Try different similar commands. Try vxdisk init. Try vxdg init dg_ota disk=sdb. Try encapsulating the disk. These approaches failed.

    Attempt1:  Is the disk labelled (with a partition table)? Is it in use by something else?

No data on the disk. One LVM partition was created. I deleted this and created a single standard DOS partition to ensure the label and put it in a commonly accepted disk layout which VxVM should recognize. This failed to resolve the problem

    Attempt2:   What is unusual about these disks?

They are internal disks, no multipathing, managed by an integrated IBM-rebranded LSI RAID controller. This means that vxddladm did not recognize the “enclosure”. It saw the disk (# /etc/vx.d/diag.d/vxdmpinq sdb -> IBM ServRAID M5110e ). I tried manually adding it, but that caused it to see only a single disk. And this was overkill. I didn’t really want to define a new enclosure. I just wanted it to see the disks – skip the multipathing. So I deleted the enclosure and started looking at the ‘vxddladm addforeign’ command (which lets the enclosure handle MP).  Before trying this,  I noticed a different approach, which worked …

    Solution:

Create the disks NOT as the default-CDS, but instead as sliced. 

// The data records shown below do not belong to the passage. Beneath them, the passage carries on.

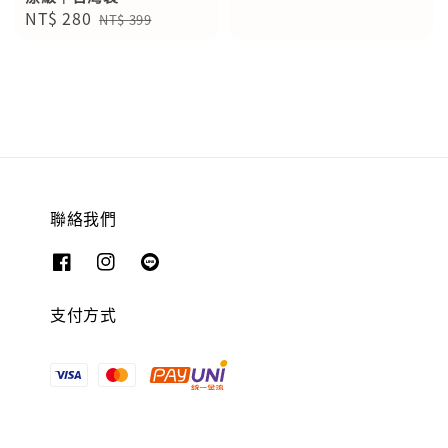
Sale
NT$ 280
Regular
NT$ 399
price
price
聯絡我們
支付方式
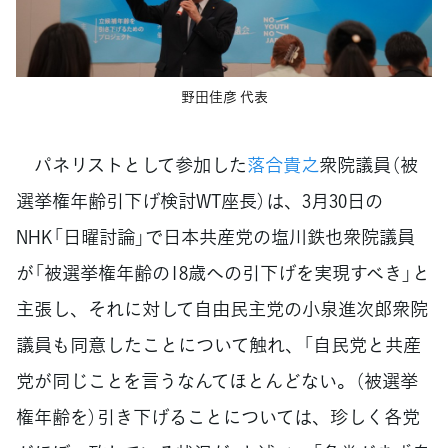
野田佳彦 代表
パネリストとして参加した
落合貴之
衆院議員（被
選挙権年齢引下げ検討WT座長）は、3月30日の
NHK「日曜討論」で日本共産党の塩川鉄也衆院議員
が「被選挙権年齢の18歳への引下げを実現すべき」と
主張し、それに対して自由民主党の小泉進次郎衆院
議員も同意したことについて触れ、「自民党と共産
党が同じことを言うなんてほとんどない。（被選挙
権年齢を）引き下げることについては、珍しく各党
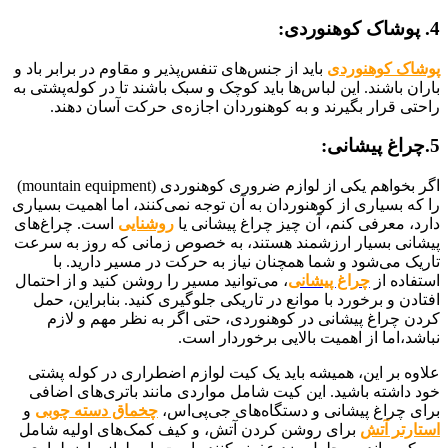
4. پوشاک کوهنوردی:
پوشاک کوهنوردی
باید از جنس‌های تنفس‌پذیر و مقاوم در برابر باد و
باران باشند. این لباس‌ها باید کوچک و سبک باشند تا در کوله‌پشتی به
راحتی قرار بگیرند و به کوهنوردان اجازه‌ی حرکت آسان دهند.
5.چراغ پیشانی:
اگر بخواهم یکی از لوازم ضروری کوهنوردی (mountain equipment)
را که بسیاری از کوهنوردان به آن توجه نمی‌کنند، اما اهمیت بسیاری
دارد، معرفی کنم، آن چیز چراغ پیشانی یا
روشنایی
است. چراغ‌های
پیشانی بسیار ارزشمند هستند، به خصوص زمانی که روز به سرعت
تاریک می‌شود و شما همچنان نیاز به حرکت در مسیر دارید. با
استفاده از
چراغ پیشانی
، می‌توانید مسیر را روشن کنید و از احتمال
افتادن و برخورد با موانع در تاریکی جلوگیری کنید. بنابراین، حمل
کردن چراغ پیشانی در کوهنوردی، حتی اگر به نظر مهم و لازم
نباشد،اما از اهمیت بالایی برخوردار است.
علاوه بر این، همیشه باید یک کیت لوازم اضطراری در کوله پشتی
خود داشته باشید. این کیت شامل مواردی مانند باتری‌های اضافی
برای چراغ پیشانی و دستگاه‌های جی‌پی‌اس،
چخماق دسته چوبی
و
استارتر آتش
برای روشن کردن آتش، و کیف کمک‌های اولیه شامل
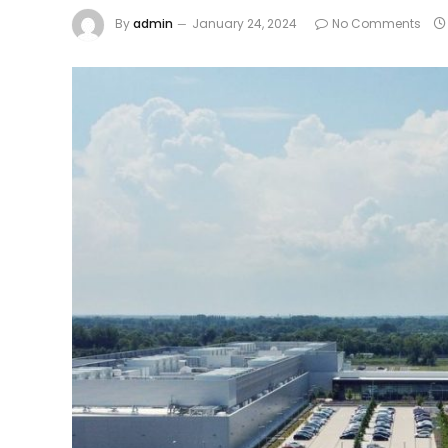
By
admin
January 24, 2024
No Comments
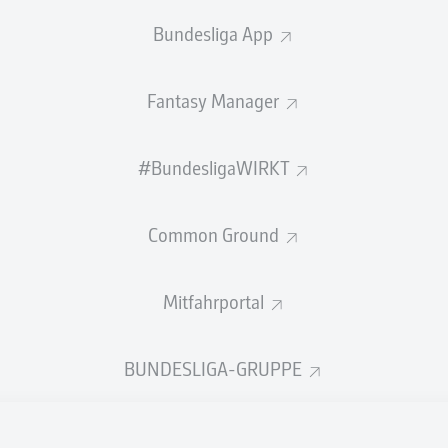
Bundesliga App
Anzeige
Fantasy Manager
#BundesligaWIRKT
Common Ground
Mitfahrportal
BUNDESLIGA-GRUPPE
nover und Hertha trennen sich torlos. Nachdem Hannover die
te sich nach dem Platzverweis für Kunze das Bild, doch auch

The actual problem seems to be that the CDS is based on a solaris-style partition table – it assumes a partition table of 8 entries and uses the 8th one (for both private and public regions-surprisingly). This fails with a DOS-based MBR 4-partition table/label, whereas a ‘sliced’ disk uses 4th partition (for data), 5th partition as private region and 6th partition as the entire disk.
It is likely that I could have used a ‘simple’ disk instead, but a sliced is more compatible
and (apparently) could be converted to a standard CDS disk. The limitation is that sliced
disks could not be imported by a server with a very different architecture (little-endian CPU). This limitation does not apply in this case.